WRITTEN TASKS:
(a) Transcribe the passage of the cookie recipe starting at "15 or so large" and ending at "Mix until incorporated.".
(b) List every ingredient given under the "Frosting:" heading of the cookie recipe, with its quantity.
***** SELECTED EXCERPT
Sunday, February 28, 2010

Surprise Cookies




        

Cookie dough:
1 3/4 c. all purpose flour
3/4 c. unsweetened cocoa powder
1/2 tsp. baking soda 
1/2 tsp. coarse salt 
1/2 c. unsalted butter, softened 
1 c. white sugar 
1 egg 
1/2 c. whole milk 
1 tsp. pure vanilla extract 

15 or so large marshmallows, halved* (SEE NOTE BELOW)

Frosting:
3 c. powdered sugar 
6 tbs. unsalted butter, softened 
1/4 c. + 1 1/2 tsp. unsweetened cocoa powder 
1/4 c. + 2 tbs. whole milk 
3/4 tsp. pure vanilla extract 

  • Preheat oven to 375 and line cookie sheets with parchment paper. 
  • In a large bowl, sift flour, cocoa powder, soda and salt into a bowl. 
  • Place butter and sugar into a large bowl and use an electric mixer to cream together until fluffy. 
  • Reduce speed and add egg, milk and vanilla. Mix until incorporated. 
  • Gradually add flour mixture to butter mixture to combine.
**********
***** SUPPLIED DATA
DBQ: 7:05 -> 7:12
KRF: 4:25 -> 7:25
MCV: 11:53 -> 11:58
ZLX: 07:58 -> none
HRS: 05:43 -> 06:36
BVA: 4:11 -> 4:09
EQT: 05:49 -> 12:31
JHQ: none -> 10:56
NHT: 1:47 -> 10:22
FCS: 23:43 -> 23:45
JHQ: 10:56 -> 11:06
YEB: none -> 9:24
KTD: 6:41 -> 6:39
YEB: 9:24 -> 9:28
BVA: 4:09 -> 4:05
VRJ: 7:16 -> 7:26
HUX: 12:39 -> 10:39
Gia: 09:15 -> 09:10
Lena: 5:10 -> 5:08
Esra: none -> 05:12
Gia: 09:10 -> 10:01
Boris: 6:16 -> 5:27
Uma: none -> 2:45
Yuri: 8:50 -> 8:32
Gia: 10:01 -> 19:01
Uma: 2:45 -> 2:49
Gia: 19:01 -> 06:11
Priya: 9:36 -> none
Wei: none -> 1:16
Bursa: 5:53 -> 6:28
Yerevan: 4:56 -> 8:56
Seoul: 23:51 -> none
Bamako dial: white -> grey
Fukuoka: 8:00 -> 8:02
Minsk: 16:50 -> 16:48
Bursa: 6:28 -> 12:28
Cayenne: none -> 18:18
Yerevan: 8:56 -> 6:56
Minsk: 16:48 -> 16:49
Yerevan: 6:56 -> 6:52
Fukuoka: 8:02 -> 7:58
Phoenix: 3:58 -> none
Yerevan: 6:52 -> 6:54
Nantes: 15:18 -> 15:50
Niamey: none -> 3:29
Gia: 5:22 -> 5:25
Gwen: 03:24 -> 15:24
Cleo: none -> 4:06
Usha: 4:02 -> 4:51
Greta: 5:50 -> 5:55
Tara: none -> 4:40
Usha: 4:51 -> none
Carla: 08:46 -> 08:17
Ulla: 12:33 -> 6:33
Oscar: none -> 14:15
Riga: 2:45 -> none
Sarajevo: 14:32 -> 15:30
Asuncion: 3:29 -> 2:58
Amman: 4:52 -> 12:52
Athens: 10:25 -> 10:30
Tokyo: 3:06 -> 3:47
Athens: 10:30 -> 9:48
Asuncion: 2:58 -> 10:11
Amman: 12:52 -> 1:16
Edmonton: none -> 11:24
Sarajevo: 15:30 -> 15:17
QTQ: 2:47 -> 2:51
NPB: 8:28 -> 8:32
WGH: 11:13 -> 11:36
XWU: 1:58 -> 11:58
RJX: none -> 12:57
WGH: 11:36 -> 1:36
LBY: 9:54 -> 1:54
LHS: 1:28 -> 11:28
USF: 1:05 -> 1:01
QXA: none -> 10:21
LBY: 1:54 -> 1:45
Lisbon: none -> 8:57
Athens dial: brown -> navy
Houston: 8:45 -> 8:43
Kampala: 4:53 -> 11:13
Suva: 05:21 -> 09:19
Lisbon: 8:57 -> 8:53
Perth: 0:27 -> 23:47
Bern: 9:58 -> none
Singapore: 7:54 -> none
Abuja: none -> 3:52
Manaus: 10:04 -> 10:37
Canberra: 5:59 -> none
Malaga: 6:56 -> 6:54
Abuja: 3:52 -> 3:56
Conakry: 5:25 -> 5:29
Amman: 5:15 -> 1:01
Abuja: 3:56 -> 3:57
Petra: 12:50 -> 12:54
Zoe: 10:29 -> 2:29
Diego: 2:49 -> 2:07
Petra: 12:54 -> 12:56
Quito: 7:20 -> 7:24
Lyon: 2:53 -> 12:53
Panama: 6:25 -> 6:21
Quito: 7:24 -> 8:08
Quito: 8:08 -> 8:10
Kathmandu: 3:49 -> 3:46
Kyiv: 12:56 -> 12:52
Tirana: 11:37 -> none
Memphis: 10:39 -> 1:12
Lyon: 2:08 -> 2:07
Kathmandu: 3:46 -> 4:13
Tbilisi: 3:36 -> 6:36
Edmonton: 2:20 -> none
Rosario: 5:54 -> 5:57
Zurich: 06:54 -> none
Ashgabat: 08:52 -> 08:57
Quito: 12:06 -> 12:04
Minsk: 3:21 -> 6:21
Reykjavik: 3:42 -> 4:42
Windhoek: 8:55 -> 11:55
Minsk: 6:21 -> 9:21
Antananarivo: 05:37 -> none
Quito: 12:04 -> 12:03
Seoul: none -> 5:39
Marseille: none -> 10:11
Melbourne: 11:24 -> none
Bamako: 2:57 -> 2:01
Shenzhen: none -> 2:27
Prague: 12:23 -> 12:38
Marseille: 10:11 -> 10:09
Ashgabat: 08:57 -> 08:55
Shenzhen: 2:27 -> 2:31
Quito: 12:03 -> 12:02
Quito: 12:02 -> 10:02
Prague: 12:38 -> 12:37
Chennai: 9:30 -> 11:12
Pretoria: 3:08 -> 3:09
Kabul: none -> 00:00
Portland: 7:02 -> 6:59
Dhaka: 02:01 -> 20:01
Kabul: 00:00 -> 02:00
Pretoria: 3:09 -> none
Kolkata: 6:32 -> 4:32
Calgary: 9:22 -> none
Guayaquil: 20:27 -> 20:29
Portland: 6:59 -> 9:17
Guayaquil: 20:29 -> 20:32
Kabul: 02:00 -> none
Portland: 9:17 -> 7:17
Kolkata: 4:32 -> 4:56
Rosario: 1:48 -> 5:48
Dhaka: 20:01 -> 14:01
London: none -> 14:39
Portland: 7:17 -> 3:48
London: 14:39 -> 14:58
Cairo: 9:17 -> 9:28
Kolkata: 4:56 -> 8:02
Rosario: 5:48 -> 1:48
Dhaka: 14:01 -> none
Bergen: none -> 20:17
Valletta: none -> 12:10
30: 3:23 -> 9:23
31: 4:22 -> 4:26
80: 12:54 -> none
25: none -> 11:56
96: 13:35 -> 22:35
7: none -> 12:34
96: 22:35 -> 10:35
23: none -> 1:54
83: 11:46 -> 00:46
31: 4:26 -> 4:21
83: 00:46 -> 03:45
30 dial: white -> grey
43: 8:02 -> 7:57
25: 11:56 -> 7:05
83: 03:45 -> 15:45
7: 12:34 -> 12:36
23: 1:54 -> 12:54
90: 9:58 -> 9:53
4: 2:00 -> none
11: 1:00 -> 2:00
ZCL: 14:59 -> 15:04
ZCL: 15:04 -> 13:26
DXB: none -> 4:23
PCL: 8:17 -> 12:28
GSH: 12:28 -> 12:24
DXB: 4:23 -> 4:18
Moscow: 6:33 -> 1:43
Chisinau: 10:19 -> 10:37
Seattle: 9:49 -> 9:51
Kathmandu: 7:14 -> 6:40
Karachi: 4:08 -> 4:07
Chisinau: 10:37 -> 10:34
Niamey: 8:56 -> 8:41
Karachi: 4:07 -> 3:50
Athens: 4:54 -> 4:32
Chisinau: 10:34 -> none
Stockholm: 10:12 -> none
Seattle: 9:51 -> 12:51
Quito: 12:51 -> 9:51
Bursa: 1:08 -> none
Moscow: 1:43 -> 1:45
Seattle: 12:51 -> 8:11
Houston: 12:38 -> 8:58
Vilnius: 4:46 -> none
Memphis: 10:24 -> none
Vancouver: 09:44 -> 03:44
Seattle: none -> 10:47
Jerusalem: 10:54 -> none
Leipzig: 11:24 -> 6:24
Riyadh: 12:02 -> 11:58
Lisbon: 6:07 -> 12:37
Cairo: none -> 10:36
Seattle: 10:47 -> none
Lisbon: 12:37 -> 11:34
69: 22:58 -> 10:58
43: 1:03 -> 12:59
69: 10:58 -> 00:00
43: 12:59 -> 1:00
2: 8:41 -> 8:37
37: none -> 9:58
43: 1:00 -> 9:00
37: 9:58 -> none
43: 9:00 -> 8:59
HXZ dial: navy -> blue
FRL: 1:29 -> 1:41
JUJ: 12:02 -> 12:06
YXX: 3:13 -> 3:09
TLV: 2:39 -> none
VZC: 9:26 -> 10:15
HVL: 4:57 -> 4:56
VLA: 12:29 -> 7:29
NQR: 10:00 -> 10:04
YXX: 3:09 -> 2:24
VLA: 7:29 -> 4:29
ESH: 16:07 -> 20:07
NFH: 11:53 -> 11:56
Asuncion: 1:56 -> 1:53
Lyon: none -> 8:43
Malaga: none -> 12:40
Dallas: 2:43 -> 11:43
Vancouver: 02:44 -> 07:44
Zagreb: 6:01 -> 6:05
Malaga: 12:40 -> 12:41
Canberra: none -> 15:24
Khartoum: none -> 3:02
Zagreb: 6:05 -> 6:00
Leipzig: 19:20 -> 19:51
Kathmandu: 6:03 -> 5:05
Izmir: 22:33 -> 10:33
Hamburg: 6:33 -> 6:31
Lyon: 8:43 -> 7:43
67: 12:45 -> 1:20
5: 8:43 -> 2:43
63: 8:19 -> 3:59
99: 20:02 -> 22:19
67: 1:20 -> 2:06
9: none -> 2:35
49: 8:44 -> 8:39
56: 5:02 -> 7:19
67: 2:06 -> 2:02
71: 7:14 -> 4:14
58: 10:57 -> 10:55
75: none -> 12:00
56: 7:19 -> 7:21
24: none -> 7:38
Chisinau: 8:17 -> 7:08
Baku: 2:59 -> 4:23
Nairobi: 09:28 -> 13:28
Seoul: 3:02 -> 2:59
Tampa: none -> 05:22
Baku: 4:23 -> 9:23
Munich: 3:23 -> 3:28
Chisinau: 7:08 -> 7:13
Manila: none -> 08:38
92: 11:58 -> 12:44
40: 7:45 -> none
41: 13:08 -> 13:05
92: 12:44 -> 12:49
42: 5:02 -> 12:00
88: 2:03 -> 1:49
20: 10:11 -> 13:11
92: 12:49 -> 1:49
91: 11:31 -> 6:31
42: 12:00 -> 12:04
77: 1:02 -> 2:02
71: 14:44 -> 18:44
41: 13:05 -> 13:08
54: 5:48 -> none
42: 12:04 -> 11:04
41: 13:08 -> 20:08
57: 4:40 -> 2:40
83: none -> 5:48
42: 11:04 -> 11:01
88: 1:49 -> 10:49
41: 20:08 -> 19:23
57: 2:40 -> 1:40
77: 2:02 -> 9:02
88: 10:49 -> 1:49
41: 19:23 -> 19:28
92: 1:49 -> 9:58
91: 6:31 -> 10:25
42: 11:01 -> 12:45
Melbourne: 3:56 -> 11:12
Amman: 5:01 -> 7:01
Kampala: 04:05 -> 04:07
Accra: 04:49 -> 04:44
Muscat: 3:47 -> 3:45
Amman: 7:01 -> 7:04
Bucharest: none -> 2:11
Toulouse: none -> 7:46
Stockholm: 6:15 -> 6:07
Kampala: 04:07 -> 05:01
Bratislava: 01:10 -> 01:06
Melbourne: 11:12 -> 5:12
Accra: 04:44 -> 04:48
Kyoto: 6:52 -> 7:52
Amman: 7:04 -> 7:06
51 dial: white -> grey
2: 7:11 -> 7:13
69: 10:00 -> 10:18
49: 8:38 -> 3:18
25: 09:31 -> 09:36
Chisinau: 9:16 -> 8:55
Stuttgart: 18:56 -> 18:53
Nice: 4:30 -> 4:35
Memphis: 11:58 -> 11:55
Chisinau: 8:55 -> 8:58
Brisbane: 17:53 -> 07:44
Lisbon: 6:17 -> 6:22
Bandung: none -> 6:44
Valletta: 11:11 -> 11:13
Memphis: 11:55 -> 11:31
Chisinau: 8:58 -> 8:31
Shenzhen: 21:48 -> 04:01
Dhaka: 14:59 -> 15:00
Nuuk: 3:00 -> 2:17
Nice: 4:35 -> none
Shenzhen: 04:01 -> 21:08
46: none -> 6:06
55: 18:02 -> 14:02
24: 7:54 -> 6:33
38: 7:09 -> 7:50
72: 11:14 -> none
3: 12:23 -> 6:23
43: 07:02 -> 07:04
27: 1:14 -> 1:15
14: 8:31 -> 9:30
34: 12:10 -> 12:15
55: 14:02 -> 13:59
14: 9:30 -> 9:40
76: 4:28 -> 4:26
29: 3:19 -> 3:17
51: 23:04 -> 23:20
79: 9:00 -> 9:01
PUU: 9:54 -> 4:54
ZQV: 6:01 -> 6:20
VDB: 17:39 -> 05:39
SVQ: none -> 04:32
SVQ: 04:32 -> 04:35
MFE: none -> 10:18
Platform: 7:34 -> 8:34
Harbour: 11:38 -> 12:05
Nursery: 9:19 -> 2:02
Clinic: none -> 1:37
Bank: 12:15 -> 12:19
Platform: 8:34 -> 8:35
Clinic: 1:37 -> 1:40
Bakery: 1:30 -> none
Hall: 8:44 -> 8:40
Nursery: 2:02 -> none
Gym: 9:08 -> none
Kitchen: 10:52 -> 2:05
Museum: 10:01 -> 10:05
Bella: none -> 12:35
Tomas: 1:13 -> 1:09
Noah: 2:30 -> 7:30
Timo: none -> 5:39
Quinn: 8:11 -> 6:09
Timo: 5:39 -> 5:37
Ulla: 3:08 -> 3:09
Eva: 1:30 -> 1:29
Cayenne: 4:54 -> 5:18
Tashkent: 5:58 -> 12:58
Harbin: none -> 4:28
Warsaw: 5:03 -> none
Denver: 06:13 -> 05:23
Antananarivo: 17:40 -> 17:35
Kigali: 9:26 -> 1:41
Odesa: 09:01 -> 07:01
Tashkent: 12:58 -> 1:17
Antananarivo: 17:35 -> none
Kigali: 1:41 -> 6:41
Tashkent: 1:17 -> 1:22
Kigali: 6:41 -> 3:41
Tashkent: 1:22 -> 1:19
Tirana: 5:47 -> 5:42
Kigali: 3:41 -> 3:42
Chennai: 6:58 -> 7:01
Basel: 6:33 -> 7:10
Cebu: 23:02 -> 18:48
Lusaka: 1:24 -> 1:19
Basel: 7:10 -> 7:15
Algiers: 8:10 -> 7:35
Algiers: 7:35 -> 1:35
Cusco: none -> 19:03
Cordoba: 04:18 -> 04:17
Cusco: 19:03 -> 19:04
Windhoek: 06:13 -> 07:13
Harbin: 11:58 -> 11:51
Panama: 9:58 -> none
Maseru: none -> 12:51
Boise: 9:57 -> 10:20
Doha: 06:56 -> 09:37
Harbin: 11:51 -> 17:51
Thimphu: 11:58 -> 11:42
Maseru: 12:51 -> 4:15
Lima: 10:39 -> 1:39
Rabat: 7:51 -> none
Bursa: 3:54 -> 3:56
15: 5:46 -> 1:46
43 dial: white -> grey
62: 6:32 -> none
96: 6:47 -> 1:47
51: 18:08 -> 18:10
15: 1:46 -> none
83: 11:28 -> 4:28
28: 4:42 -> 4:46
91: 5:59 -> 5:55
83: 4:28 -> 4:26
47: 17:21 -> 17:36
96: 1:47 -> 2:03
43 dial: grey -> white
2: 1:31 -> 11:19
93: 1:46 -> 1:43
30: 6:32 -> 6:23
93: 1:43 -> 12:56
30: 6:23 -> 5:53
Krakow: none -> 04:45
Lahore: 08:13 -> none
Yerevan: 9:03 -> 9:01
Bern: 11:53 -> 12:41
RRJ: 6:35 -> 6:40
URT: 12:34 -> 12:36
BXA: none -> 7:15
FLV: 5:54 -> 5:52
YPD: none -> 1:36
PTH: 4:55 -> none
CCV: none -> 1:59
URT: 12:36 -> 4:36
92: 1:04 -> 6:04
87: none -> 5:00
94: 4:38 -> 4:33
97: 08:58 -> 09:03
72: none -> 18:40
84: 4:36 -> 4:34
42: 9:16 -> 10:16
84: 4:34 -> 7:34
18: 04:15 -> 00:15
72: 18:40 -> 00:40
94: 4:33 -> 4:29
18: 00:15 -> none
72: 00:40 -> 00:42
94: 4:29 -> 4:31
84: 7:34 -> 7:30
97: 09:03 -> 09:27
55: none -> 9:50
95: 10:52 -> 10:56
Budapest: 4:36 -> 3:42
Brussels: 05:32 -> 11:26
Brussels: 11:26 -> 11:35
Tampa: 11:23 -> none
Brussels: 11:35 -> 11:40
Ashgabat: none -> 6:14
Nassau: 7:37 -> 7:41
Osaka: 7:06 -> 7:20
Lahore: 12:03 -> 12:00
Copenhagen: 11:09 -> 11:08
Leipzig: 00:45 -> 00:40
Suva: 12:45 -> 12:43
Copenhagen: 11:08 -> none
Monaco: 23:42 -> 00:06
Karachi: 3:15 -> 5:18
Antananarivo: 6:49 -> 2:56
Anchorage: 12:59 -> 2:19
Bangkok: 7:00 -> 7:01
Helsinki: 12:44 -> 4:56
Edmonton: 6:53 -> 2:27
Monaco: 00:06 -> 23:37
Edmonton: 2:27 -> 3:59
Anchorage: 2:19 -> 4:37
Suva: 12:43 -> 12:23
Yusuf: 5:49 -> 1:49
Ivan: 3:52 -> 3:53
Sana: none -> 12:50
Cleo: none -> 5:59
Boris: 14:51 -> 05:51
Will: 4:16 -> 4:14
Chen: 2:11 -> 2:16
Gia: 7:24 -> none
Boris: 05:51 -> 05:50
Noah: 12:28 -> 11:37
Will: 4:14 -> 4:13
**********
ANSWERS:
(a)
15 or so large marshmallows, halved* (SEE NOTE BELOW)

Frosting:
3 c. powdered sugar 
6 tbs. unsalted butter, softened 
1/4 c. + 1 1/2 tsp. unsweetened cocoa powder 
1/4 c. + 2 tbs. whole milk 
3/4 tsp. pure vanilla extract 

  • Preheat oven to 375 and line cookie sheets with parchment paper. 
  • In a large bowl, sift flour, cocoa powder, soda and salt into a bowl. 
  • Place butter and sugar into a large bowl and use an electric mixer to cream together until fluffy. 
  • Reduce speed and add egg, milk and vanilla. Mix until incorporated.

(b)
- 3 c. powdered sugar
- 6 tbs. unsalted butter, softened
- 1/4 c. + 1 1/2 tsp. unsweetened cocoa powder
- 1/4 c. + 2 tbs. whole milk
- 3/4 tsp. pure vanilla extract